La plupart des rapports de ces missions, conduites par des députés, s'accordent sur les causes de la mortalité maternelle: manque de sang pour la transfusion; manque de médicaments et d'équipements dans les hôpitaux et centres de santé; manque cruel du personnel qualifié et compétent; éloignement des centres de santé parfois de faible opérationnalité; comportement négatif, peu accueillant et discriminatoire de certains agents soignants; etc.

A ces entraves s'ajoute le statut de la femme rurale. Moins informée et plus vulnérable que sa consoeur de la ville, la femme rurale n'est pas consultée sur sa propre santé. C'est la famille et les hommes qui décident si elle doit accoucher à la maison ou à l'hôpital, subir une césarienne, etc.

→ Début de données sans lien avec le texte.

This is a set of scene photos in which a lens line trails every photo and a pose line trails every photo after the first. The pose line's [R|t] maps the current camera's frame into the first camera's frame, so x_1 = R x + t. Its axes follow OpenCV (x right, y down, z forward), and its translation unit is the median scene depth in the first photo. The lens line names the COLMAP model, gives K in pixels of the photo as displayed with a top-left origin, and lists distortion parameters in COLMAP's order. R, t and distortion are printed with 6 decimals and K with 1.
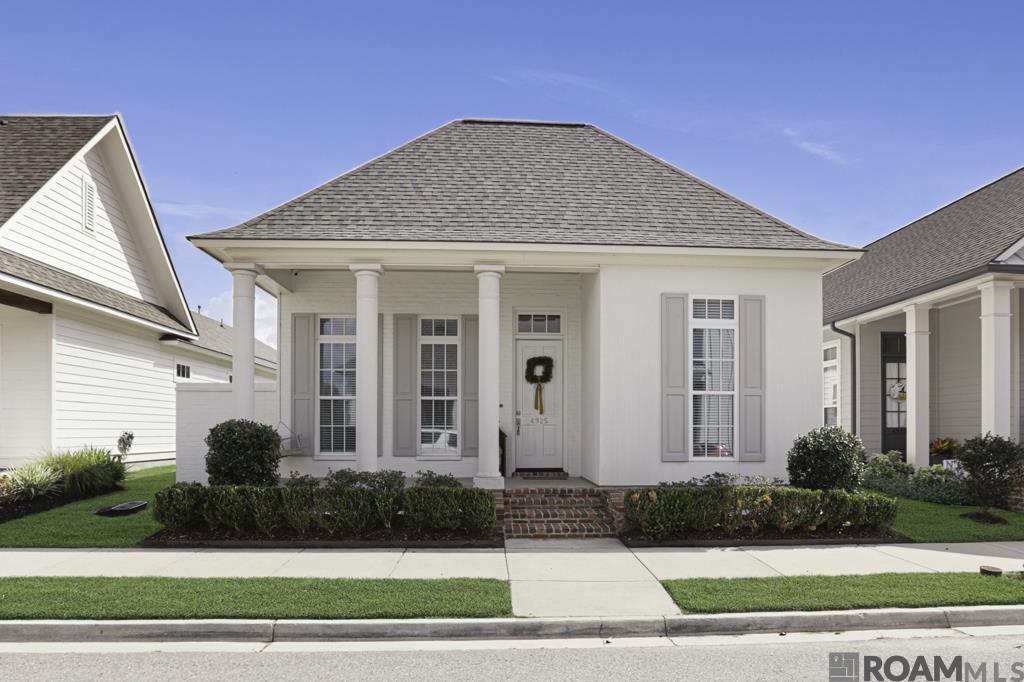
lens RADIAL K [[735.3, 0, 513.4], [0, 735.3, 392.1], [0, 0, 1]] dist [0.006245, 0.000808]
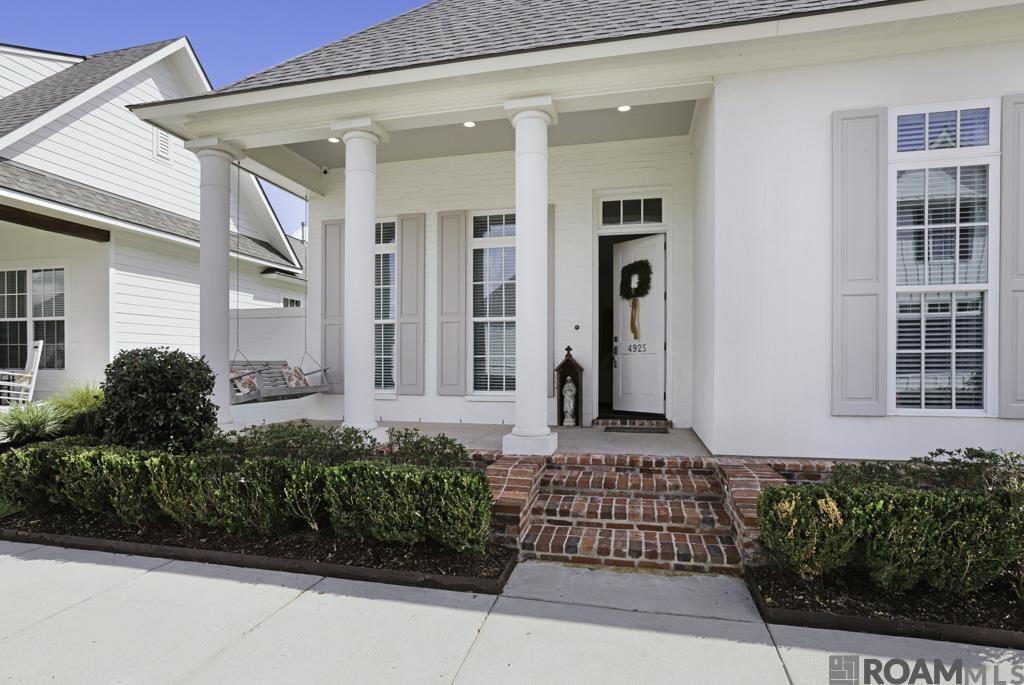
lens RADIAL K [[550.8, 0, 510.2], [0, 550.8, 365.8], [0, 0, 1]] dist [-0.015621, 0.001790]
pose [[0.962014, -0.002116, -0.272993, 0.081272], [0.017892, 0.998309, 0.055313, 0.029307], [0.272414, -0.058096, 0.960425, 0.539213]]
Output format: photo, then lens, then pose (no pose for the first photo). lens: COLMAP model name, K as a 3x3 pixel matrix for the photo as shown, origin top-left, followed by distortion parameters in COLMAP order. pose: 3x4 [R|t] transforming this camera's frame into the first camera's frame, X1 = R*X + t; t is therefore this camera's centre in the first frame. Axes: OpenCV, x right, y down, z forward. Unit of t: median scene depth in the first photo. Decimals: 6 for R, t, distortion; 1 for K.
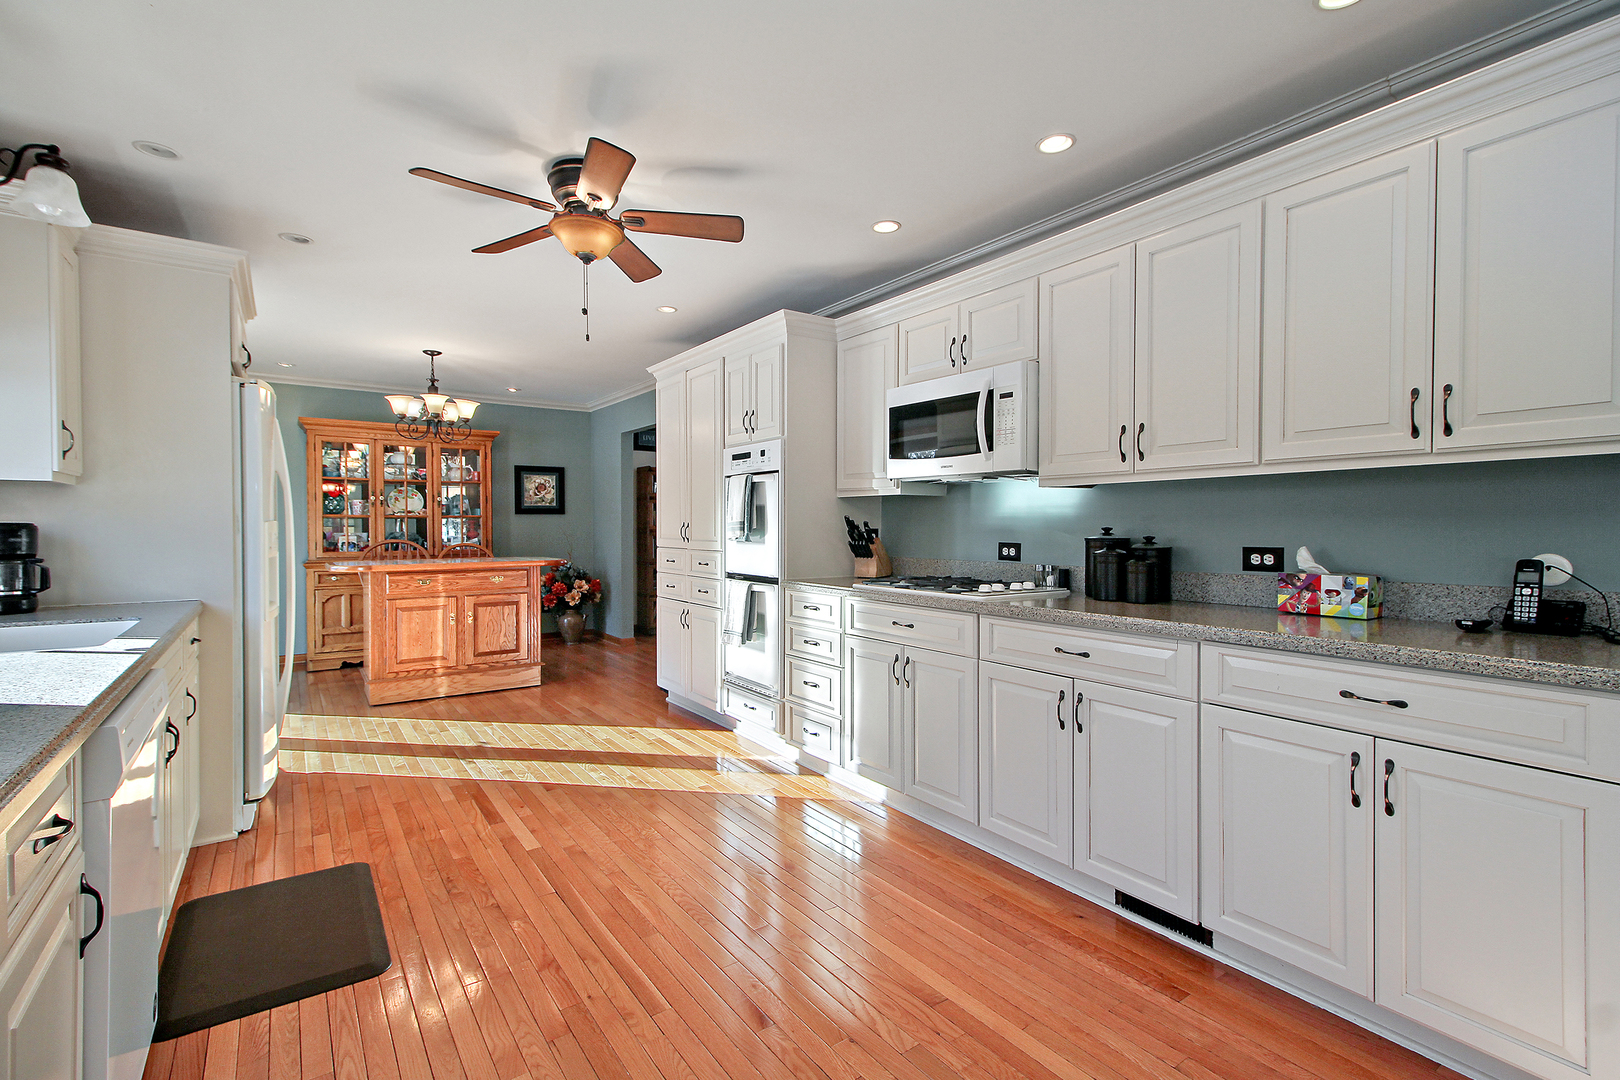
lens RADIAL K [[744.6, 0, 810.0], [0, 744.6, 540.0], [0, 0, 1]] dist [0.033489, -0.000421]
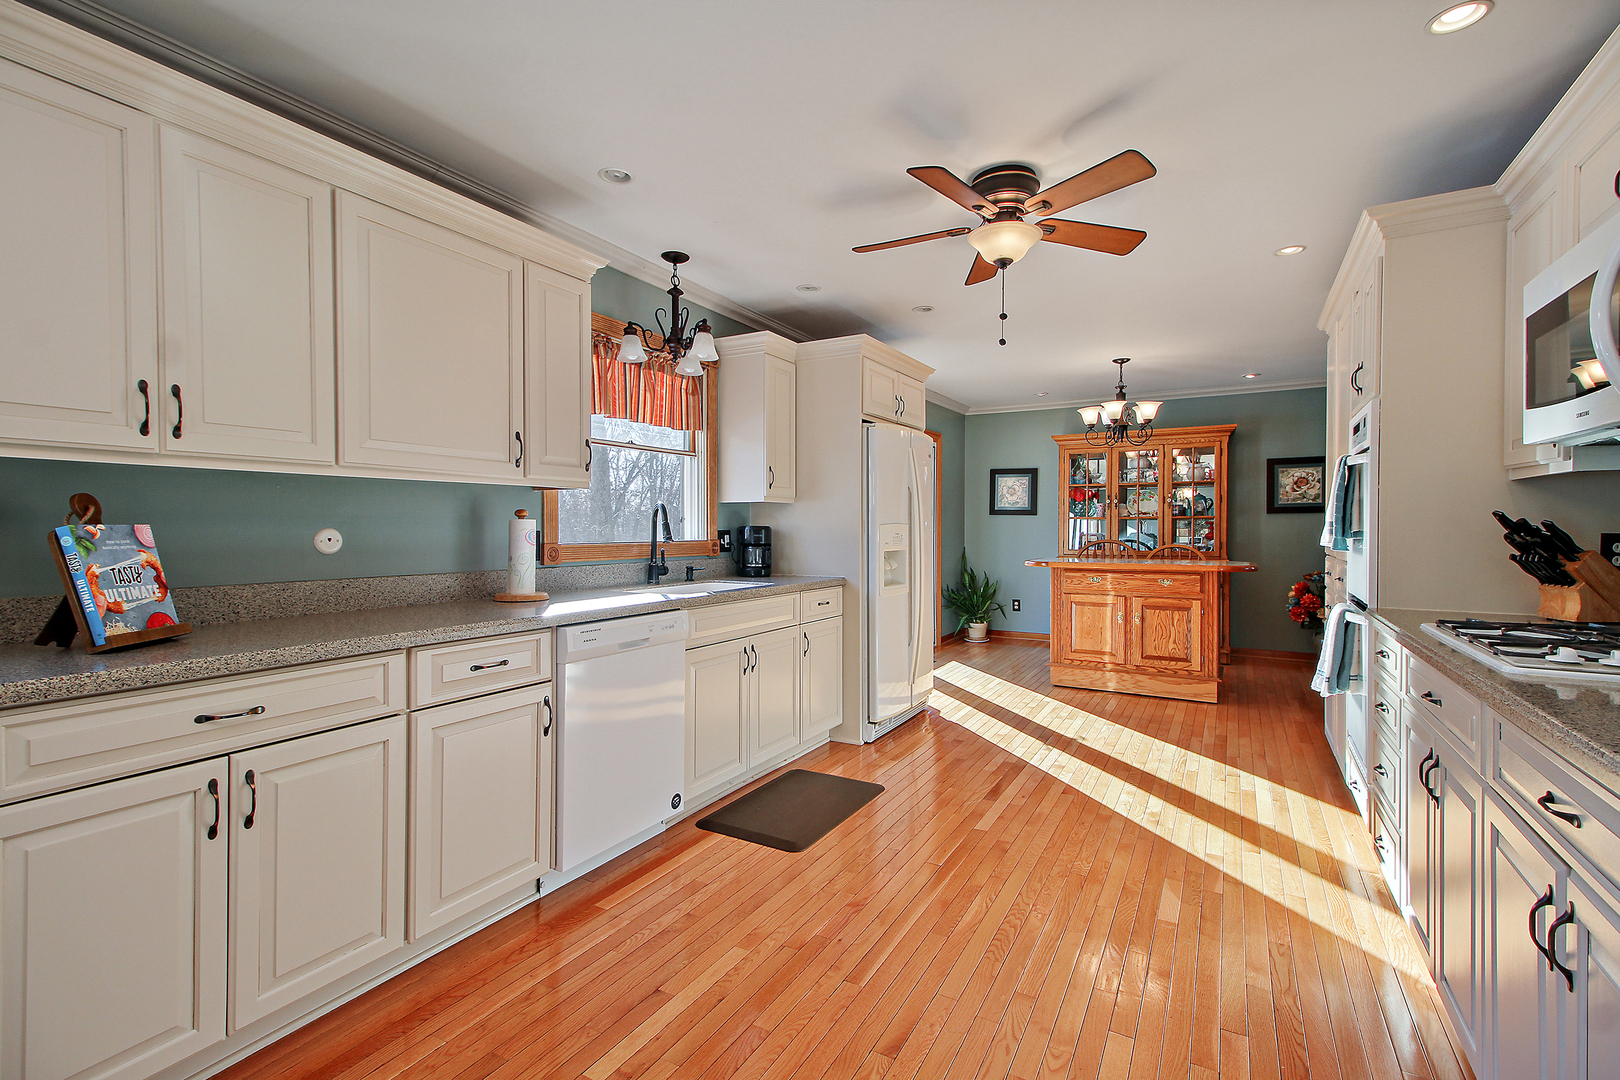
lens RADIAL K [[744.5, 0, 810.0], [0, 744.5, 540.0], [0, 0, 1]] dist [0.049965, -0.000193]
pose [[0.427330, 0.017372, -0.903929, 0.276810], [-0.017676, 0.999785, 0.010858, -0.004940], [0.903923, 0.011337, 0.427545, 0.180158]]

Une étude récente du ministère de la Santé publique révèle que seulement 24 hôpitaux de district sur les 55 que compte le pays sont en mesure d'offrir des services obstétricaux d'urgence complets. Ainsi 79% des accouchements au Tchad sont faits sans assistance du personnel qualifié. Et 92% de femmes n'ont pas accès aux consultations postnatales.

Dans la capitale tchadienne, un grand et moderne Hôpital de la mère et de l'enfant a été inauguré en 2011. Très vite, il a été submergé par les consultations obstétricales. A l'image des autres structures sanitaires du pays, il manque cruellement de sages- femmes et autres personnels soignants.

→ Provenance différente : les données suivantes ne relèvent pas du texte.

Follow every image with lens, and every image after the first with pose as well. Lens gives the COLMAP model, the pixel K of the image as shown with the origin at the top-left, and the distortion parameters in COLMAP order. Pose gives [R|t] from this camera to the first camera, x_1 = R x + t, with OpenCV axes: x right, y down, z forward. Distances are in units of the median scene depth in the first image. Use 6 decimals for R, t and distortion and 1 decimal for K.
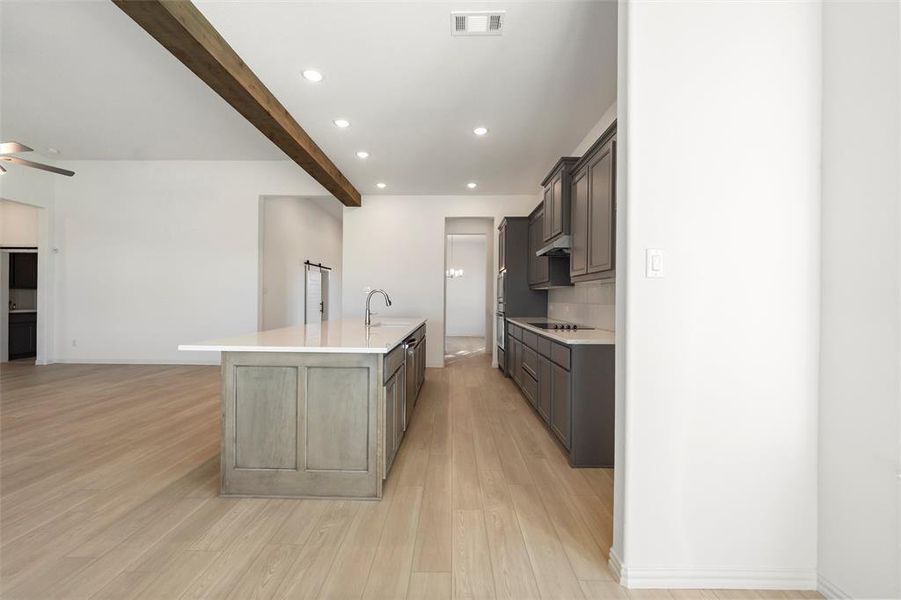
lens RADIAL K [[361.7, 0, 450.5], [0, 361.7, 300.0], [0, 0, 1]] dist [-0.001484, -0.000247]
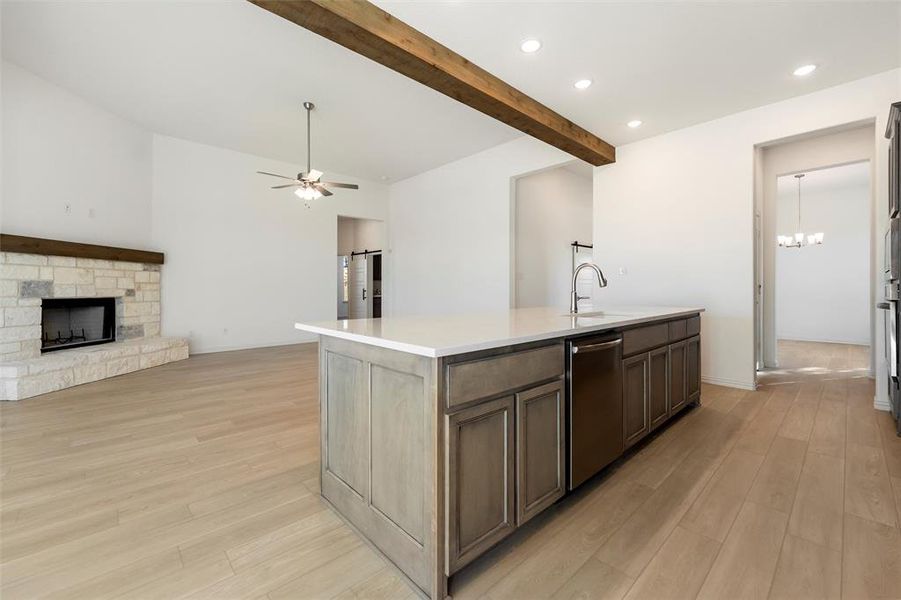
lens RADIAL K [[374.7, 0, 451.7], [0, 374.7, 288.9], [0, 0, 1]] dist [-0.000141, -0.000232]
pose [[0.692910, -0.009362, -0.720964, 0.157640], [0.008757, 0.999951, -0.004568, 0.024370], [0.720971, -0.003148, 0.692958, 0.359087]]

"L'intervention la plus efficace pour garantir une maternité sans risque est d'assurer la présence d'une sage-femme compétente pendant tous les accouchements, la disponibilité d'un moyen de transport pour accéder aux services de secours et la fourniture de soins obstétricaux de qualité", estime le député Mamadou Maindoh qui a dirigé une mission de sensibilisation dans la région du Moyen-Chari, frontalière avec la République centrafricaine.

Selon Dr Anicet Zapayéké, gynécologue de l'Hôpital de l'amitié Tchad-Chine, la répartition actuelle des centres de santé au Tchad n'est pas de nature à permettre la lutte contre la mortalité maternelle. "La répartition doit être juste et équitable. Il faut éviter que les femmes parcourent plus de 75 km à dos d'âne pour accéder à un centre de santé", précise-t-il.

En 1996, la première étude a révélé 827 cas de décès maternels pour 100.000 naissances vivantes au Tchad. Huit ans après, une autre étude a montré que le taux de mortalité va crescendo: 1.099 cas. Une enquête, réalisée conjointement en 2011 par l'OMS, la Banque mondiale, l'UNICEF et l'UNFPA sur "les tendances sur la mortalité maternelle dans le monde", a révélé 1.200 décès au Tchad, classé deuxième pays au monde où les femmes meurent le plus en donnant vie, derrière l'Afghanistan (avec 1.400 décès).

Au lancement de la CARMA, en décembre 2009, de grands engagements ont été pris. Le gouvernement a élaboré la Feuille nationale de route pour l'accélération de la réduction de la mortalité maternelle, néonatale et infantile. Objectif: réduire à 275 le nombre de décès pour 100.000 naissances. En 2010, une table- ronde organisée à N'Djaména a permis de mobiliser 86 milliards francs CFA pour réduire le fléau.

Première sage-femme du Tchad, Mme Achta Toné Gossingar a été nommée ambassadrice itinérante de la CARMMA par le président Idriss Déby Itno. Mais le 23 novembre 2011, elle s'éteignait dans un avion qui l'amenait à Tunis (Tunisie) pour une rencontre internationale sur la mortalité maternelle. Pendant plusieurs mois, la CARMMA a été orpheline de son ambassadrice. Début juillet 2012, le président Déby Itno a nommé Mme Blondeau Georgina Fatimé, une des premières sages-femmes du pays, en lieu et place de Mme Achta Toné Gossingar.

"D'ici 2015, il faut réduire la mortalité de ce groupe vulnérable (les femmes enceintes, Ndlr) au 3/4", conclut la nouvelle ambassadrice de la CARMMA au Tchad.